Sara Hastalığına Sabredenlere Cennet Müjdesi

By | 4 Kasım 2014

islamda cennetAta b. Ebi Rebah’tan, dedi ki: “İbn Abbas bana: Ben sana cennet ehlinden bir kadını göstereyim mi, dedi. Ben, göster dedim. İbn Abbas: İşte şu siyahı kadın. Peygamber -sallallâhu aleyhi vesellem-’in huzuruna gelerek: Ben bayılıyorum ve üstüm başım açılıyor. Benim için Allah’a dua et, dedi. Allah Resûlü: Dilersen sabredersin ve sana cennet verilecektir, dilersen sana afiyet vermesi için Allah’a dua ederim, dedi.

Bunun üzerine kadın: Sabredeyim, dedi. Daha sonra şunları ekledi: Ama gerçek şu ki, üstüm başım da açılıyor. Benim için Allah’a, üstümün başımın açılmaması için dua et, dedi. Peygamber de ona dua etti.”

Açıklama:

“(Beyinde bazı bölgelerde hapsolan) rüzgârdan dolayı bazı hallerde ‘sara’ya sebep olabilir. Sara temel organların kısmen faaliyetlerini göstermesine engel olabilir. ‘Sara’nın sebebi ise beyin menfezlerinde hapsolup kalan kesif bir rüzgârdır. Yahut bazı organlardan beyne doğru yükselen adi bir buhar türüdür. Bunun peşinden azalarda bir dengesizlik ortaya çıkabilir. Bu halde de artık kişi dimdik ayakta duramaz. Aksine yere düşer. Vücudundaki nemin kesifliğinden ötürü de (ağzından) dışarıya köpükler çıkar. Bazı hallerde sara, cinlerin etkisi ile de olabilir. Ancak bu, yalnız onlann nefisleri kötü ve murdar olanlarının yaptığı bir iştir. Bunun da sebebi ya bazı insanların suretlerini güzel bulmalarıdır yahut o insana eziyet vermek istemeleridir. Bütün doktorların kabul edip ilacını da zikrettikleri birinci çeşittir. İkinci türünü ise onların çoğu kabul etmez, bazıları kabul etmekle birlikte ona dair bir ilaç bilmez. Bildikleri tek ilaç süflî ve şerli ruhların etkilerini bertaraf etmek ve faaliyetlerini iptal etmek üzere ulvi ve hayırlı ruhların direniş göstermesini dilemekten ibarettir.
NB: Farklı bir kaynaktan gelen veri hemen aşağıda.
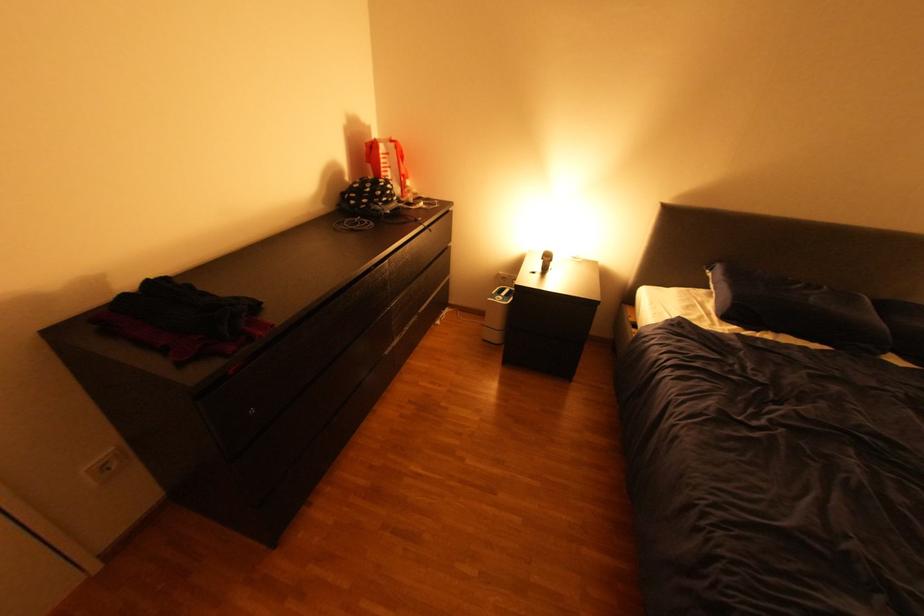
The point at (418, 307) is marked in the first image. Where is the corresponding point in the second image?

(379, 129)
“Ve üstüm başım açılıyor.” Yani kadın farkında olmadan avretinin açılmasından korkmuştu.

Hadisten Çıkan Sonuçlar:

1- ‘Sara’ya düşen kimsenin fazileti.

2- Dünyanın belâlarına karşı sabretmek, cenneti miras almaya sebeptir.

3- Zor olan yolu seçmek, -kendisinin buna güç yetireceğini ve zora katlanmakta zaaf göstermeyeceğini bilen kimse için- ruhsatlı olanı seçip ruhsatla amel etmekten daha faziletlidir.

4- Bütün hastalıkları dua ve yüce Allah’a sığınarak tedavi etmek, çeşitli ilaçlar ve şuruplarla tedaviden daha başarılı ve daha faydalıdır. Vücudun dua ve Allah’a sığınmaktan etkilenmesi, bedenî ilaçların etkisinden daha büyüktür. Ancak bunun faydalı olması iki şarta bağlıdır: Birincisinin hasta tarafından gerçekleştirilmesi gerekir, bu da doğru ve samimi bir niyet ve maksattır, diğeri ise tedavi edeni ilgilendirir. Bu da onun yüce Allah’a güçlü bir şekilde yönelmesi, kalbinde de güçlü bir takva ve tevekkülün bulunmasıdır. Doğrusunu en iyi bilen Allah’tır.